Clear policies are required now to ensure Britain stays on course to meet self-imposed greenhouse-gas limits, the Committee on Climate Change said Tuesday in its annual report on the country’s carbon-reduction efforts.
Programs to encourage renewable power and heating and increase energy efficiency expire by April 2021. Government moves to replace, extend or drop such initiatives will affect billions of pounds of investments across the construction, energy and transport industries. The U.K. has pledged to cut heat-trapping emissions 80 percent by 2050 from 1990 levels.
“A whole series of policies end during the course of this parliament, and investors are trying to make decisions that will result in projects and revenues in the 2020s in the absence of much visibility over policy,” Matthew Bell, the committee’s chief executive officer, said by phone.
Britain has successive five-year “carbon budgets” that spell out how much the country can emit.
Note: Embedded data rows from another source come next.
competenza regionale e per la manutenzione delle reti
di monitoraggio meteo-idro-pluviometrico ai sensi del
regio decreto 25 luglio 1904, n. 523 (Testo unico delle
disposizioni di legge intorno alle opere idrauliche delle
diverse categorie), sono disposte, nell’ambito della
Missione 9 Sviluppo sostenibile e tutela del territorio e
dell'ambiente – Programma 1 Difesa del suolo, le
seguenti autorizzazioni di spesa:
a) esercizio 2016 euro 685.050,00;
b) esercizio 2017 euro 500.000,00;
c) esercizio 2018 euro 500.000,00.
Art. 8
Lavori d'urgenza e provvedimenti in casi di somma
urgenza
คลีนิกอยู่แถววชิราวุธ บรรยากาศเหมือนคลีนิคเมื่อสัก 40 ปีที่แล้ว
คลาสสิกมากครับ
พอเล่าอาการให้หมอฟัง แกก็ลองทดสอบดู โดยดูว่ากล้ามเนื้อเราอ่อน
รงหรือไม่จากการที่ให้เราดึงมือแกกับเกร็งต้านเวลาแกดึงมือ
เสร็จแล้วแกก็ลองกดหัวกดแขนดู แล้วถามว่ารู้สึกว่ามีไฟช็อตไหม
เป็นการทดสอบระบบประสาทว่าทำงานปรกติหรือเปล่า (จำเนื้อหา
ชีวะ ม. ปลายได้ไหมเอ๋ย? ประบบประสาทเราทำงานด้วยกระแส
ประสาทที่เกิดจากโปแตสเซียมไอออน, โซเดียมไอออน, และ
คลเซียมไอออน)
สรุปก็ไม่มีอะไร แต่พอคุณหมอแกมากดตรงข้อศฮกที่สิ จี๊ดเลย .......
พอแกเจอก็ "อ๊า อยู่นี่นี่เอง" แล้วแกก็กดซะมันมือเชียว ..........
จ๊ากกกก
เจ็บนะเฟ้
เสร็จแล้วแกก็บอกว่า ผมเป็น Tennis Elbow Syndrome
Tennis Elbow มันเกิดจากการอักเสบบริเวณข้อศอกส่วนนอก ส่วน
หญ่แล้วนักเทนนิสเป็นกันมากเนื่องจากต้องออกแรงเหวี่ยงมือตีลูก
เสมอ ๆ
Yet a decision this month to scrap subsidies to new onshore wind projects has raised doubts that the new government is committed to cutting emissions at the lowest cost.
The move shows Prime Minister David Cameron’s Conservatives aren’t taking the cheapest path to reducing carbon, said John Gummer, the committee’s chairman and a member of the upper chamber of parliament.
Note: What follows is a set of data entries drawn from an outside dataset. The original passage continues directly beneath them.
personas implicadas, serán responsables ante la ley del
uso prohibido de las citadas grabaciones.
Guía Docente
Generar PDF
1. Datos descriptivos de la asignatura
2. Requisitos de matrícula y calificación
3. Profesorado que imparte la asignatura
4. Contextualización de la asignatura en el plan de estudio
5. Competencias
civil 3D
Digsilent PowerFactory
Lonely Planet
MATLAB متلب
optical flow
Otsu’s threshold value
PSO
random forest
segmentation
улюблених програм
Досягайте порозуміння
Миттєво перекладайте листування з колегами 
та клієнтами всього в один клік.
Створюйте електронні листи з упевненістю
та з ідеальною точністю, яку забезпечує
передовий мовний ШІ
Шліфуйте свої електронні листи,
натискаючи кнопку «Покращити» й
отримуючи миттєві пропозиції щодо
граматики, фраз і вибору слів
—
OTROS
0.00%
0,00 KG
“We have said what is the most cost-efficient way of doing it and they have decided not to do it that way,” said Gummer, himself a Conservative and former environment secretary. “They must say what they’re going to do.”
The nation is on target to meet its second carbon budget which runs 2013-2017, with emissions last year totaling 520 megatons, within the permitted annual average of 556 megatons, according to the committee. That puts the U.K.’s greenhouse-gas output 36 percent below 1990 levels.
“There’s still much work to do and we will continue to power our move to a low-carbon economy at best value to consumers,” the Department of Energy and Climate Change said in an e-mailed statement.
With incentive programs expiring, investors need certainty further into the future, according to the committee.
Support for low-carbon power generation is limited by the Treasury’s Levy Control Framework, which caps the maximum annual spend on assistance to the industry through to 2021. The committee said spending should be detailed to 2025, with rolling annual updates.
The committee called for extensions to the Renewable Heat Incentive and the Energy Company Obligation, a program of domestic energy-efficiency improvements. It also made recommendations on policies to adapt to the effects of climate change, including flooding, soil erosion, more intense rainfall and drought.
The government has already produced one report on adaptation and its next one in 2018 should “have a clearer focus on the key risk areas” such as flooding and houses at risk, overheating, loss of soil and the impact on agriculture, according to committee member John Krebs.